Gates Institute recently announced four recipients of the 2023 Gates Grubstake Fund. These awards are designed to support investigators who are researching and developing regenerative medicine-related technologies. The awards of up to $350,000 are made annually in a process administered in collaboration with CU Innovations. The fund made awards totaling over $1.4 million to University of Colorado Anschutz researchers in 2023.
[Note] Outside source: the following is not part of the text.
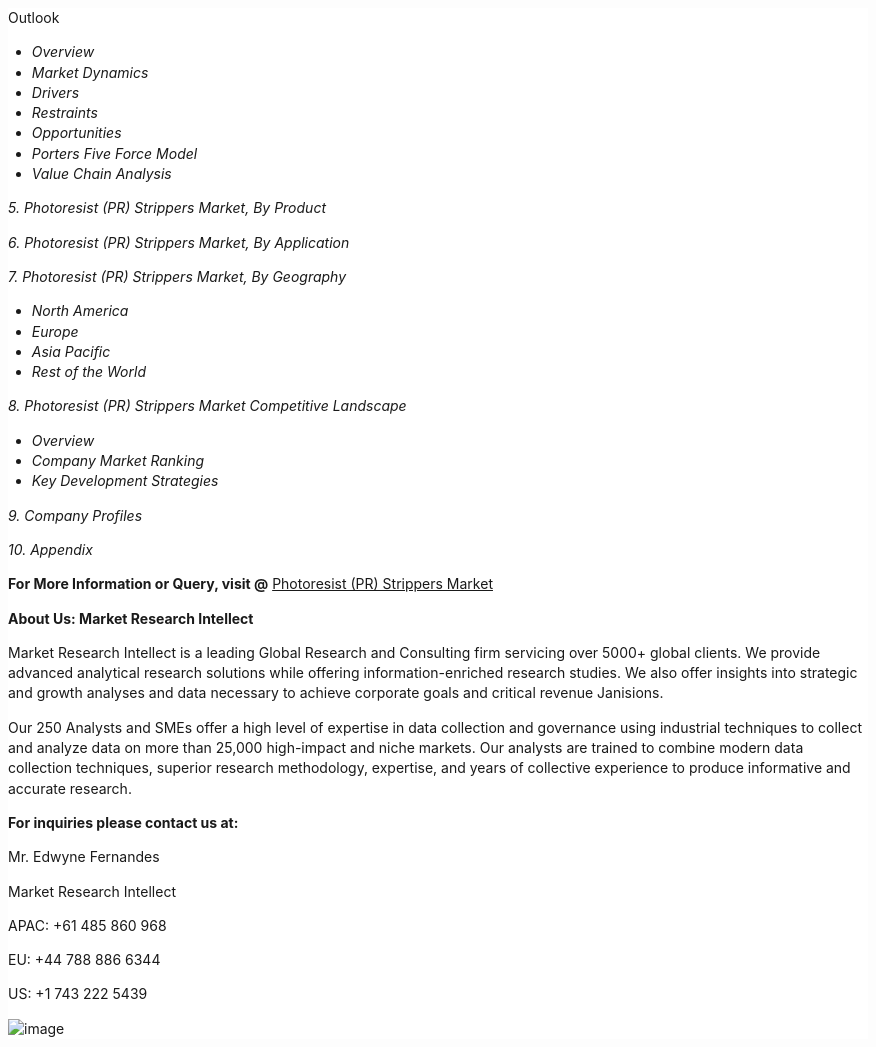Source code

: Outlook</span></em></p><ul><li><em><span class="">Overview</span></em></li><li><em><span class="">Market Dynamics</span></em></li><li><em><span class="">Drivers</span></em></li><li><em><span class="">Restraints</span></em></li><li><em><span class="">Opportunities</span></em></li><li><em><span class="">Porters Five Force Model</span></em></li><li><em><span class="">Value Chain Analysis</span></em></li></ul><p><em><span class="font-[700]">5. Photoresist (PR) Strippers  Market, By Product</span></em></p><p><em><span class="font-[700]">6. Photoresist (PR) Strippers  Market, By Application</span></em></p><p><em><span class="font-[700]">7. Photoresist (PR) Strippers  Market, By Geography</span></em></p><ul><li><em><span class="">North America</span></em></li><li><em><span class="">Europe</span></em></li><li><em><span class="">Asia Pacific</span></em></li><li><em><span class="">Rest of the World</span></em></li></ul><p><em><span class="font-[700]">8. Photoresist (PR) Strippers  Market Competitive Landscape</span></em></p><ul><li><em><span class="">Overview</span></em></li><li><em><span class="">Company Market Ranking</span></em></li><li><em><span class="">Key Development Strategies</span></em></li></ul><p><em><span class="font-[700]">9. Company Profiles</span></em></p><p><em><span class="font-[700]">10. Appendix</span></em></p><p><span class="font-[700]"><strong>For More Information or Query, visit&nbsp;@</strong>&nbsp;</span><span class="font-[700]"><a href="https://www.marketresearchintellect.com/product/global-photoresist-pr-strippers--market/?utm_source=Linkedin&utm_medium=017" target="_blank" data-tracking-control-name="article-ssr-frontend-pulse_little-text-block" data-tracking-will-navigate="" data-test-link="">Photoresist (PR) Strippers  Market</a></span></p><p><strong><span class="font-[700]">About Us: Market Research Intellect</span></strong></p><p><span class="">Market Research Intellect is a leading Global Research and Consulting firm servicing over 5000+ global clients. We provide advanced analytical research solutions while offering information-enriched research studies.&nbsp;</span>We also offer insights into strategic and growth analyses and data necessary to achieve corporate goals and critical revenue Janisions.</p><p><span class="">Our 250 Analysts and SMEs offer a high level of expertise in data collection and governance using industrial techniques to collect and analyze data on more than 25,000 high-impact and niche markets. Our analysts are trained to combine modern data collection techniques, superior research methodology, expertise, and years of collective experience to produce informative and accurate research.</span></p><p><strong>For inquiries please contact us at:</strong></p><p>Mr. Edwyne Fernandes</p><p>Market Research Intellect</p><p>APAC: +61 485 860 968</p><p>EU: +44 788 886 6344</p><p>US: +1 743 222 5439</p>
![image](https://github.com/user-attachments/assets/7ea1aa10-e957-4002-815c-8a459b7e0ebb)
The 2023 awards reflect the breadth of research into chimeric antigen receptor (CAR) T-cell therapy underway at CU Anschutz, with all the principal investigators representing different departments within the CU Anschutz School of Medicine. The researchers and their projects are: 

  • Mayumi Fujita, MD, PhD, professor of dermatology: Modified CD4+ T Cells Expressing IL-37
  • Jordan Jacobelli, PhD, associate professor of immunology and microbiology: Engineered CAR T Cells for Improved Solid Tumor Rejection
  • Joshua Thurman, MD, professor of medicine: C3d Targeted CAR T Cells for the Treatment of Solid Tumors
  • Sujatha Venkataraman, PhD, associate research professor of pediatrics: Next-Generation CAR T-Cell Therapy for Diffuse Intrinsic Pontine Glioma

"The Gates Grubstake Fund has been instrumental in supporting a campus ecosystem to study novel ways to use cell therapy in a spectrum of cancers and diseases, and across a range of technologies,” says Gates Institute Executive Director Terry Fry, MD.

CAR T-cell therapy was first approved by the Food and Drug Administration for treating certain types of blood cancers in 2017. Because of its success in achieving remission in about half of the patients, the treatment, a form of genetic engineering, is now being investigated for other types of cancers and autoimmune disease, which is reflected in the awards made through the Grubstake Fund.

However, CAR T-cell therapy is not the only form of cell and gene therapy supported by the fund.

A second-tranche award was made to Ganna Bilousova, PhD, and Igor Kogut, PhD, for a project initially funded in 2015 to support induced pluripotent stem cell (iPSC) research, another form of gene therapy. iPSCs are capable of being reprogrammed to become any cell type in the human body through a technology pioneered by Nobel Prize winner Shinya Yamanaka.